There’s nothing quite like pulling out a shoebox of photos or flicking through the family albums to bring back all sorts of memories. Reading through my writing is also a springboard for memories.
None of the characters in my novels are me, but some of the
things they see or places they visit obviously comes from my experiences. It isn’t always the major turning point scenes either that
elicit memories. Here are a few from Lies of the Dead.
There’s a short lunchtime scene I wrote from exactly
the position Andi sat to eat her lunch.
By the time she’d
chosen a sandwich and paid for it the bench was empty and the man had disappeared.
She walked to the open
area at the other end of the office blocks. The seats surrounding the small
amphitheatre-like circle were all taken as people made the most of the
sunshine, but the steps were deep enough to sit on comfortably for a short
She looked around as
she ate, but no one resembled the man who had followed her.
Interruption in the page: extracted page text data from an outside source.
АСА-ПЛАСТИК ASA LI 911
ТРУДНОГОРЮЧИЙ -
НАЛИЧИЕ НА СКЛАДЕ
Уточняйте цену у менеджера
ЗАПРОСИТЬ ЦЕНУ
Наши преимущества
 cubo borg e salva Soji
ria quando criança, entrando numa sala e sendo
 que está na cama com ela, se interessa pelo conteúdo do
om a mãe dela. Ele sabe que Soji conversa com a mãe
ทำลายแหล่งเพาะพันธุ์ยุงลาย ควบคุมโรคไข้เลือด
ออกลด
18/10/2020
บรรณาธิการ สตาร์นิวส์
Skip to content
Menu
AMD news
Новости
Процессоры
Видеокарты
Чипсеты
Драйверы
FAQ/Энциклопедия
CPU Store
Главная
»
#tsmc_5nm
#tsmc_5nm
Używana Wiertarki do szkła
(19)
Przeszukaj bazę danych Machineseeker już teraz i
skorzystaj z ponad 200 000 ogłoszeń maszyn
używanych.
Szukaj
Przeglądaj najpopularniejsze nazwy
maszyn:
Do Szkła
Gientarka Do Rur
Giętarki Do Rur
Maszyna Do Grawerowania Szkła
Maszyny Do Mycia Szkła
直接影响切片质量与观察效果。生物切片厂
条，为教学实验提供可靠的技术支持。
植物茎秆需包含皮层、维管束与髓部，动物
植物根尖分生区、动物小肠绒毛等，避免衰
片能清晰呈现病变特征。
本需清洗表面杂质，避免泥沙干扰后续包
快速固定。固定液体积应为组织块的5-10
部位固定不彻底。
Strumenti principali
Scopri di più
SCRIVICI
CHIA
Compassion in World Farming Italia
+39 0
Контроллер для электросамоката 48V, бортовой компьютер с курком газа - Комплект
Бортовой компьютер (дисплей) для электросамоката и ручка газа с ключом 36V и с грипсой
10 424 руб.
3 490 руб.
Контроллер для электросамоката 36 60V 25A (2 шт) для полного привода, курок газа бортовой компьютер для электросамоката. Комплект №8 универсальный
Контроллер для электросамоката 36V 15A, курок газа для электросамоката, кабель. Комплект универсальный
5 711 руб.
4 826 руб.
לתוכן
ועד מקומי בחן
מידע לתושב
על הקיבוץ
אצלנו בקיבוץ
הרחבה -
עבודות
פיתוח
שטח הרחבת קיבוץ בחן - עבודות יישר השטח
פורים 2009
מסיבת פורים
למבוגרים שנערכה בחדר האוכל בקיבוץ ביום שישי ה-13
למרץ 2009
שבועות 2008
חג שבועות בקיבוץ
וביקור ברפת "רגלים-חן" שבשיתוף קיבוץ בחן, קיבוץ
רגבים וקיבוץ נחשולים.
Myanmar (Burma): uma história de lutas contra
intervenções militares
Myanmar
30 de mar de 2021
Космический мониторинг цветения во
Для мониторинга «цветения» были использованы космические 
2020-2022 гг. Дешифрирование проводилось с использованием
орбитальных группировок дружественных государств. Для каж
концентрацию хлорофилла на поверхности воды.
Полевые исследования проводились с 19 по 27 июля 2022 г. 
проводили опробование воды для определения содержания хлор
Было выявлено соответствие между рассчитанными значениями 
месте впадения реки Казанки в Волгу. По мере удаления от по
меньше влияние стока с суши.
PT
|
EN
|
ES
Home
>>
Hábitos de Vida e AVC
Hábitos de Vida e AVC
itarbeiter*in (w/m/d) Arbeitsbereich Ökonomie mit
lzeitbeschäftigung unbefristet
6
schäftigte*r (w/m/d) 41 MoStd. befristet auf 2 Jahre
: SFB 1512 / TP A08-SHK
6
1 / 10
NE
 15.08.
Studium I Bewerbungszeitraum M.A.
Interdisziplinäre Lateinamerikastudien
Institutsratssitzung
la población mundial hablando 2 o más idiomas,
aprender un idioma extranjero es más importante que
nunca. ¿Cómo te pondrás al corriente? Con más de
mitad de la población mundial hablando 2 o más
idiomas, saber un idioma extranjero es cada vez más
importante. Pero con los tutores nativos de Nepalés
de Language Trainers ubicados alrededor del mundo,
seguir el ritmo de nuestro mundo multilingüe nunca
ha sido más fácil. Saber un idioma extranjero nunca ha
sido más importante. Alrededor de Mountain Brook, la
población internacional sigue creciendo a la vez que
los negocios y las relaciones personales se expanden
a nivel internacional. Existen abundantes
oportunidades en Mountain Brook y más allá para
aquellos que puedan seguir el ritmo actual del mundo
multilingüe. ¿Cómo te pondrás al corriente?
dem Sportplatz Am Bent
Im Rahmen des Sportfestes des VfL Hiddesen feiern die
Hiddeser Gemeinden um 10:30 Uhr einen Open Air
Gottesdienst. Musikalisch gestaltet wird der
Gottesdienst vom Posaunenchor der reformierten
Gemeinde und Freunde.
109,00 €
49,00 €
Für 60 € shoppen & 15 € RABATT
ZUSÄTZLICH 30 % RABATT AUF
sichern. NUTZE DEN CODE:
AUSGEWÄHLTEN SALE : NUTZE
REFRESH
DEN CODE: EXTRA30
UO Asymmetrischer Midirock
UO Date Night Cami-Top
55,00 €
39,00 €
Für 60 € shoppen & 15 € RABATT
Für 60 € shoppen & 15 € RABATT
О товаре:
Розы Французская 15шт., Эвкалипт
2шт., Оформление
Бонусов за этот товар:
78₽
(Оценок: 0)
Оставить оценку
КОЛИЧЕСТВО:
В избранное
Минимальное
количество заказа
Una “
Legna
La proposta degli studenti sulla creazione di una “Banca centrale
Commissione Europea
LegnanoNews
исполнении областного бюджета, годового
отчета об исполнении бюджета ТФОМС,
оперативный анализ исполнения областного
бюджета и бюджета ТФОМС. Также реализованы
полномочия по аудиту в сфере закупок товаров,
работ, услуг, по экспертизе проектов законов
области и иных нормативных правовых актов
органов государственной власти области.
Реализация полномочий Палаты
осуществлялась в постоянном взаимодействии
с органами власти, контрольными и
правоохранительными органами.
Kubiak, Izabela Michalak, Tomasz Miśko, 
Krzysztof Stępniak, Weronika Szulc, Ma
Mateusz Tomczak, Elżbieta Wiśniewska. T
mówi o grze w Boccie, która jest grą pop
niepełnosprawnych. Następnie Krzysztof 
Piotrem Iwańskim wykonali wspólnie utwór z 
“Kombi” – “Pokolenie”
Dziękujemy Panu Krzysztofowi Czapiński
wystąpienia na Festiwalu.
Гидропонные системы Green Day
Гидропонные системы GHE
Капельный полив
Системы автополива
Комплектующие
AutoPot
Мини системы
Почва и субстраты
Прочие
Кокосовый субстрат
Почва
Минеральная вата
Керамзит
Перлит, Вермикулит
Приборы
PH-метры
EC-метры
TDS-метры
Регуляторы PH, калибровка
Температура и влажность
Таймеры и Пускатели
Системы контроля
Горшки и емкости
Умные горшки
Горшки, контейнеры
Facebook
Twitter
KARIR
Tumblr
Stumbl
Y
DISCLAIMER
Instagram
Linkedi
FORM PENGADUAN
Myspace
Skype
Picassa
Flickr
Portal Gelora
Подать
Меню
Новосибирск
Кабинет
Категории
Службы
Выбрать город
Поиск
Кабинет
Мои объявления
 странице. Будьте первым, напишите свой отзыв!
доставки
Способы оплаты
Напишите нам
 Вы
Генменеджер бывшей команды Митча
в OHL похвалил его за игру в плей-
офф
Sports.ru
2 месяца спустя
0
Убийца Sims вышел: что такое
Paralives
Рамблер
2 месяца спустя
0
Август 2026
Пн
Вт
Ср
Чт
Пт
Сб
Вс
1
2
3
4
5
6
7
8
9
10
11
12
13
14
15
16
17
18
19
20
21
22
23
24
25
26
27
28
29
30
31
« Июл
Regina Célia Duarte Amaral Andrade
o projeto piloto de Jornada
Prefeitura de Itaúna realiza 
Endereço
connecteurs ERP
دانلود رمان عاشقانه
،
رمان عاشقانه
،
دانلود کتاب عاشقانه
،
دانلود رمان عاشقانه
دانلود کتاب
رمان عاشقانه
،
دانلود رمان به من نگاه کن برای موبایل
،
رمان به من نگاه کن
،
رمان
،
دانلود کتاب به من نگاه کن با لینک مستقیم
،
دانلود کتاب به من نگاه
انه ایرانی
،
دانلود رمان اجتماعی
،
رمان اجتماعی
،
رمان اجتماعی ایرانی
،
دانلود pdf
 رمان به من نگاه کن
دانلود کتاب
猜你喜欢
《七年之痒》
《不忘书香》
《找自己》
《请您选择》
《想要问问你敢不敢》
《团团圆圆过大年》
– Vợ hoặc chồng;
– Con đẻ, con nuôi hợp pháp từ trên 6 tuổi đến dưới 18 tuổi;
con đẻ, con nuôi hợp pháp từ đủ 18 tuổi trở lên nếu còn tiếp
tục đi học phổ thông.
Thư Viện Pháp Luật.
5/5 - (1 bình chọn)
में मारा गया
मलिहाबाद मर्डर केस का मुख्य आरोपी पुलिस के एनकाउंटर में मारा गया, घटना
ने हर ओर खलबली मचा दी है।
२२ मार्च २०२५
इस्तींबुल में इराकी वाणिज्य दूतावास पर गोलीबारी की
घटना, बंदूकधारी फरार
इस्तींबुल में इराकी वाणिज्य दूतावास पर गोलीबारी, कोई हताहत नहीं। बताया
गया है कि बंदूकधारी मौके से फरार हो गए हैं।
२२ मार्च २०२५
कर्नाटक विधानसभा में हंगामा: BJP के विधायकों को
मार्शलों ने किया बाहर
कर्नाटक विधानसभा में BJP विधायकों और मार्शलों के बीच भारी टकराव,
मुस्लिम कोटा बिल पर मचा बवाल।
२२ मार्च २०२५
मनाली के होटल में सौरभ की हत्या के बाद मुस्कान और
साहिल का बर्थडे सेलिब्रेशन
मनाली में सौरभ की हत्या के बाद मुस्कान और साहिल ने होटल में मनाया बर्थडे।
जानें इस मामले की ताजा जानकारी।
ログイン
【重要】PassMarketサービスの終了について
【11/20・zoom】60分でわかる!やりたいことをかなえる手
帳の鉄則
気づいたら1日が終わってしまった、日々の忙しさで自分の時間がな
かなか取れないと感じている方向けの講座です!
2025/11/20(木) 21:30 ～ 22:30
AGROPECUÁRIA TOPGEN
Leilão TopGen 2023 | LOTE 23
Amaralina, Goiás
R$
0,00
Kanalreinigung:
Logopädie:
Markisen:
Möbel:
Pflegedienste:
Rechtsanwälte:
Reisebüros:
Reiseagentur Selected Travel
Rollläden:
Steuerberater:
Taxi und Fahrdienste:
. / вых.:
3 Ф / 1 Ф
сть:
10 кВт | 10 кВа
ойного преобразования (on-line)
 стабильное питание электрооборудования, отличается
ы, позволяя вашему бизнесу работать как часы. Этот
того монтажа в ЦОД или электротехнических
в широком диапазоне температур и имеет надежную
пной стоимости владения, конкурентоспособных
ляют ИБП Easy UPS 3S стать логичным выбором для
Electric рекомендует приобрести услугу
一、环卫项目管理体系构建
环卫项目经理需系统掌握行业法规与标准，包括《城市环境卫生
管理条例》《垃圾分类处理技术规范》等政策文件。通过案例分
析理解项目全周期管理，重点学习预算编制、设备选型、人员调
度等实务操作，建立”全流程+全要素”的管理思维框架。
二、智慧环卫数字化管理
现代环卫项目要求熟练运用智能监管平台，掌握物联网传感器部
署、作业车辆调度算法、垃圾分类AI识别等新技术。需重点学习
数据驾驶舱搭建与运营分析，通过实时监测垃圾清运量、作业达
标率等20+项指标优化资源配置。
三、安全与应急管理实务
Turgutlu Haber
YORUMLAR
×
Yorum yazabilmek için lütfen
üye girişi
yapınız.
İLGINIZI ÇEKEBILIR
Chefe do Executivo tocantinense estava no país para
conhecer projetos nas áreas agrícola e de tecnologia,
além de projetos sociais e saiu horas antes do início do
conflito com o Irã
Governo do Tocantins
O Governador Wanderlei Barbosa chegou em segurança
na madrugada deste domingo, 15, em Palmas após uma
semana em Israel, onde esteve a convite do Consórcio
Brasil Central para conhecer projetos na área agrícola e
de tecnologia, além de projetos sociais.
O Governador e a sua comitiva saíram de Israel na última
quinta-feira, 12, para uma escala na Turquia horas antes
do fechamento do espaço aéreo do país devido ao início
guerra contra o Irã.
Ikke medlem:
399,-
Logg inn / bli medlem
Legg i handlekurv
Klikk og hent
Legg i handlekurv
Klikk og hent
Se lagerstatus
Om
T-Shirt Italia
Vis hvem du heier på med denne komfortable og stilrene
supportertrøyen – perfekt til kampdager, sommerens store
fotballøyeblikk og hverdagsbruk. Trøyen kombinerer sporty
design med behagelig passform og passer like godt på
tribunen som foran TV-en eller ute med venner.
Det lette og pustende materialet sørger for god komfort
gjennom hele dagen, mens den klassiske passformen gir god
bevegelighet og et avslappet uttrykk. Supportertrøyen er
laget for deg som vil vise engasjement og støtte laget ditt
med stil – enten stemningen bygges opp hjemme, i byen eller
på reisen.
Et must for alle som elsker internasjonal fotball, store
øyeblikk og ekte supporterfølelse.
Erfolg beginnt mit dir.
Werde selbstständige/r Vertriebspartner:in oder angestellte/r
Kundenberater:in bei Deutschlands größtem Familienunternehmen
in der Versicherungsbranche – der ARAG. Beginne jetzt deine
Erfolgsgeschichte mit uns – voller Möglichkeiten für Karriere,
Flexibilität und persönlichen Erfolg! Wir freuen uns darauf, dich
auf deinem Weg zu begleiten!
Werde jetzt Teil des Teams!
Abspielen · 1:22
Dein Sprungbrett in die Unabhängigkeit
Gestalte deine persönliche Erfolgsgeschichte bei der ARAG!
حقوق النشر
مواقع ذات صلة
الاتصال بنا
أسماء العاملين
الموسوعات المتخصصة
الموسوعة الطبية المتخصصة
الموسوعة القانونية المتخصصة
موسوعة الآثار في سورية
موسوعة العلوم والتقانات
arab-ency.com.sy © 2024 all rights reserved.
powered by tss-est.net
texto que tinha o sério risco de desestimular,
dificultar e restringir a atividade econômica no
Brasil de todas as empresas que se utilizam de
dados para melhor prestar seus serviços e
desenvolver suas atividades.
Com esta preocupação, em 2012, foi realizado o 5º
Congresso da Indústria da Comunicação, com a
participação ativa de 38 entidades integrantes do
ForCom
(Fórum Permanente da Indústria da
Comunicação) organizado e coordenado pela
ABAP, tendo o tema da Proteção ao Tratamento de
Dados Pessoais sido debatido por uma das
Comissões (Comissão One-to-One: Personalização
Tom and Andi’s cliff walks from the fictional village of
Poldrayth all remind me of trips to Cornwall, walking along the cliffs and wandering around the ruins of the pumphouse. The last time I visited, the dark
and light purple heather was a stunning contrast to the yellow gorse and I enjoyed amazing views of the
jade green sea frothing around the rocks at the foot of steep cliffs. I had to make a few changes when I realised that for the time of year in the book,
the gorse would be in flower but not the heather. Reality rears its head!
Anyone who has visited Bristol, or knows the city, will be
familiar with the Clifton Suspension Bridge and therefore The Downs (the rock slide is also mentioned in the link).
She ran around the
paths avoiding the families with prams and people ambling along, and as some
sort of punishment she made herself run up the hill to the observatory. She
stopped and looked at the shiny rocks on the steep side of the hill. They
hadn’t been here for years, but she remembered Sophie and Kristen’s happy
shouts as they slid down the rocks.
Lives Interrupted is set in London, and Dru and Kate’s walk
along the embankment looking at the Sphinx and other memorials reminds me of
my visits to London. I’ve always loved the theatre, and when living in England I
sometimes treated myself to a visit to one of the London shows and always
combined it with some tourist activities. Kate wasn't a theatre-lover so I had to forgo those visits for the book!
I’ve mentioned some of the inspirations for Driftwood in a previous post.
These memories were prompted while I was looking for a passage to read at an event last week. It also prompted memories of the initial writing and then
editing, but that’s another story altogether!